Уходя, я задержался в дверях.
– А возвращали много?
– Один. – Он не поднял головы. – Тот, где было семь строк.
* * *
Одиннадцатого мы выехали на учебную площадку.
Бумагу подписали не в нашей школе. Левшин отвёз донесение сам, вернулся к вечеру десятого и положил передо мной лист с двумя фамилиями и одной строкой, которую я перечитал трижды.
Разрешение шло по своей линии: управление ВВС фронта разрешало прикомандированному младшему лейтенанту Соколову присутствовать при учебных полётах в указанной части, наблюдать и вести записи – без права отдачи распоряжений личному составу.
– Что вам нельзя? – спросил Левшин.
– Распоряжаться.
– Что нельзя ещё?
Я подумал.
– Поправлять в воздухе.
– И на земле до конца упражнения. Иначе я не пойму, чего стоит ваша бумага, а пойму только, чего стоите вы.
Площадка была больше нашей и хуже нашей: снег укатали широко, но неровно, и с южного края тянуло позёмкой на полосу. Полк стоял в стороне, за перелеском; сюда выводили молодых и тех, кого возвращали в строй.

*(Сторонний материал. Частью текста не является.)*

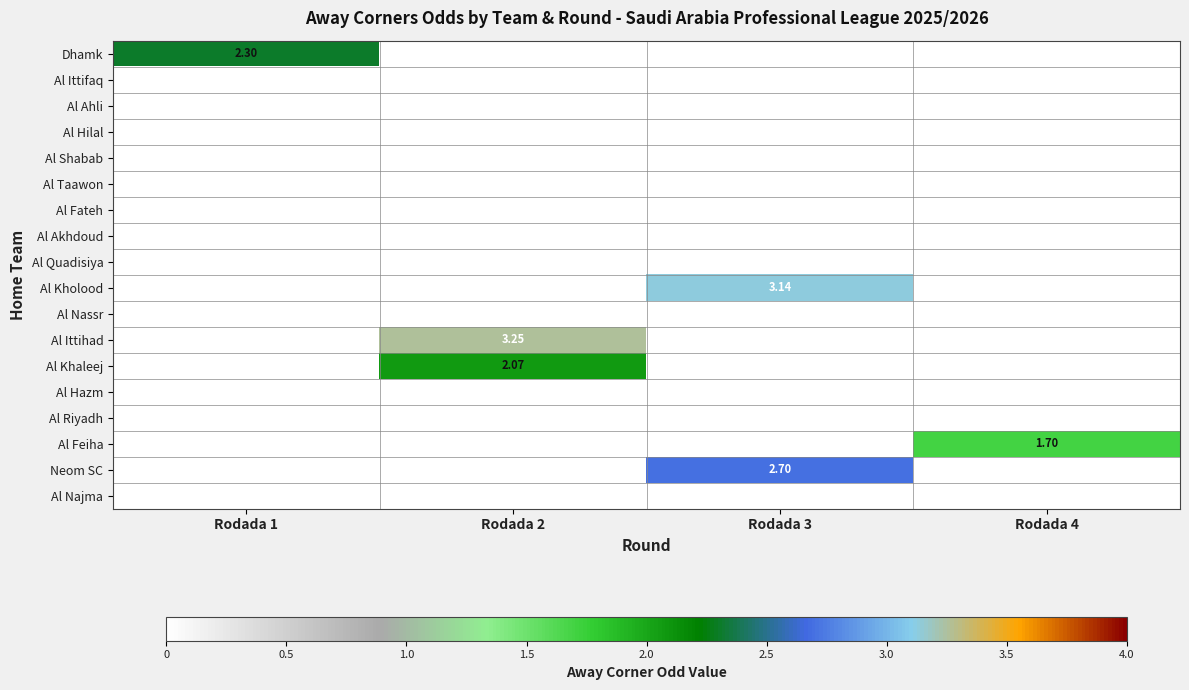

The value of Al Feiha at Rodada 1 is 0.0. True or false?

True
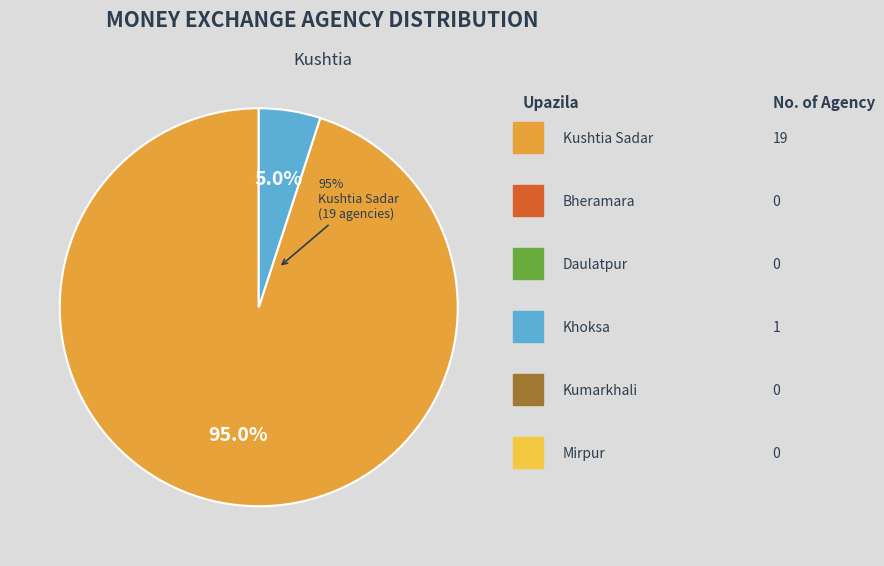

Count the number of slices in the pie.

6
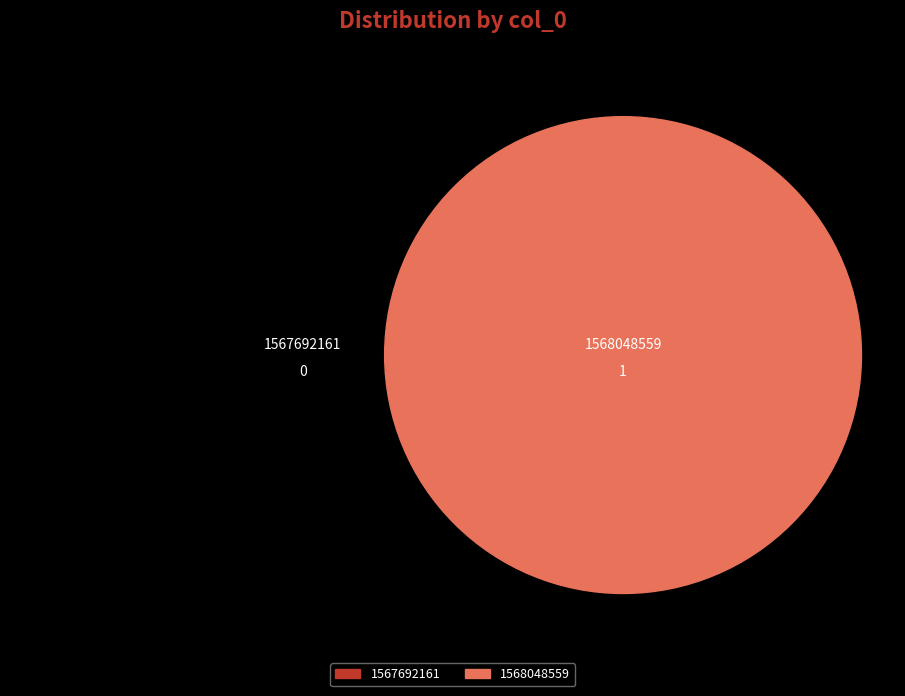

Rank the categories by value from highest to lowest.

1568048559, 1567692161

Старшим на площадке оставили командира звена – коренастого, в меховом шлеме, с обмёрзшим воротником. Он посмотрел бумагу, посмотрел на мой единственный кубарь и вернул бумагу Левшину, а не мне.
– Двоих даю. Больше не могу, у меня в пятнадцать посадка после маршрута, а машины к ней надо успеть заправить и прогреть.
– Двоих хватит, – сказал Левшин.
– Задачу какую?
Я назвал: пара, высота тысяча, полёт по кругу, ведомый на своём месте, задание – держать строй.
– И всё?
– И всё, – сказал я.
Он переспросил задачу второй раз и, не дослушав себя, взял бумагу обратно – перечитать строку про распоряжения.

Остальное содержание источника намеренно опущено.